Swiftly we jetted down toward that bulging, inflated tent, fitted with its zippered airlock compartment. It stood alone in frigid desolation. "S.S. Intruder" was lettered on its side.
We alighted on the plastic face window of the armored figure, and clung to scratches in the material.
From this position we looked at the face of the man, huge, handsome to our former view, but made ugly by magnification. The skin-pores were craters. Individual scales of the epidermis, with the living cells beneath, were all visible, on forehead and nose, and around the colossal eyes, in which the separate flecks of pigmentation could be seen. It was an impressive, belittling vista.
The colossal jaw worked slightly: the narrowed gaze looked grim.
"It's Scharber!" Jan said. "He stayed here to keep watch, hoping for a sign from us, I'll bet! He knew part of what we were doing. But now he doesn't even notice us, any more than you notice motes on a windowpane. And how can we talk to him? He could never hear our voices directly. How can we get anything across?"
The riddle faced us tautly, as if we were trapped forever in a lesser dimension, even beyond communication with our own kind.
"The jet rods again!" Doc shouted. "He'll see the spark of blue fire!"
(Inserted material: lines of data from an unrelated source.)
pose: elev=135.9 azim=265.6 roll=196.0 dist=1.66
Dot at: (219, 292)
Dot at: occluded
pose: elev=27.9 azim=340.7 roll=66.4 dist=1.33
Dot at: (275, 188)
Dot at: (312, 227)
Doc braced himself in a scratch ridge in the plastic and squeezed the trigger of his rod. At a little distance, the glassy surface boiled up in dazzling flame. When the thread of intense atomic heat was broken off, a smoldering pit was left in the outer surface of Scharber's face window. A mere pinprick.
But plainly Scharber had observed, and added it up. His great eyes widened; the plateaux that were his cheeks, paled. In the canyon-like ridges of his brow, came the sweat of fear. Drops of it were bulging lakes, rushing down past the lopped-off redwood trunks of the blond bristle along his jowls.